2. Model Interaction
I tested the model by asking it a few questions. Here’s an example of the model’s response:
Sample model response 11
The DeepSeek Model R1 generating a response to a sample query.
Sample model response 12
Sample model response 21
Sample model response 22
3. Infrastructure Clean Up
I can destroy my infrastructure when I trigger my workflow in different ways. My workflow will be triggered by pushing to the main branch or manually through the GitHub UI using workflow dispatch with an input to choose the action (apply/destroy).
- By manually triggering the workflow from the GitHub UI and selecting the
destroy
action. - By pushing to the
main
branch with a commit message that contains the worddestroy.
- By running the command
gh workflow run "workflow name" --field action=destroy
locally but you must have the Github CLI installed for this to work.

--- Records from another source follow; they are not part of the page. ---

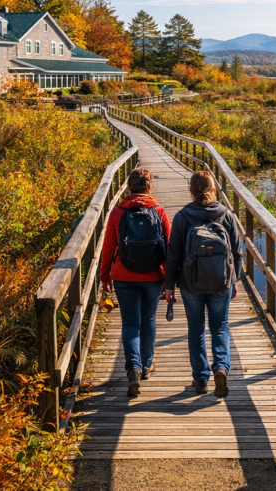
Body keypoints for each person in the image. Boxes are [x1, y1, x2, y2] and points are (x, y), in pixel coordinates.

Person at [163, 171, 244, 397]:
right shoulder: (226, 215)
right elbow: (237, 253)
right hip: (221, 281)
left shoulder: (182, 216)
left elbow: (174, 255)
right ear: (212, 189)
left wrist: (169, 285)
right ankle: (220, 367)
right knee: (220, 326)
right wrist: (234, 280)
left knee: (196, 329)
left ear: (191, 191)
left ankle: (200, 379)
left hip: (190, 283)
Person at [100, 167, 170, 397]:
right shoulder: (158, 211)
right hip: (153, 275)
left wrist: (105, 277)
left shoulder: (118, 211)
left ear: (129, 186)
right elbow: (169, 248)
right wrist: (169, 280)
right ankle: (147, 365)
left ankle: (133, 370)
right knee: (148, 320)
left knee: (130, 323)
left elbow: (109, 247)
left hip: (123, 275)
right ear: (149, 186)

Infrastructure cleanup using terraform
6. Challenges Faced & Lesson Learned
Learning from the challenges in my first deployment, modifying the setup was easier—I moved the EC2 instance to a private subnet, switched from SSH to AWS SSM for secure access, and integrated AWS WAF for better protection. However, I still researched best practices for implementing AWS-managed WAF rules to enhance security effectively.
7. Future Improvements
While the deployment process is now functional, there are opportunities I may consider to enhance scalability, security, and cost-efficiency.
In my first deployment, I considered improvements like moving EC2 to a private subnet, using SSM instead of SSH, and adding WAF, which I have now implemented. Additionally, I’m exploring CloudWatch for monitoring, auto-scaling for better resource management, and GPU instances for enhanced performance, though AWS approval for GPU is still pending. These refinements aim to make the deployment more secure, scalable, and cost-efficient.
8. Conclusion
This deployment has evolved significantly from the initial setup, incorporating better security, automation, and scalability based on lessons learned. Moving EC2 to a private subnet, using AWS SSM instead of SSH, and integrating AWS WAF has strengthened security, while CloudWatch and auto-scaling are now key considerations for future improvements. As I continue refining the architecture, I’m also exploring GPU-powered instances for better performance once AWS approval is granted. These enhancements ensure a more resilient, efficient, and secure deployment of the DeepSeek Model R1 on AWS.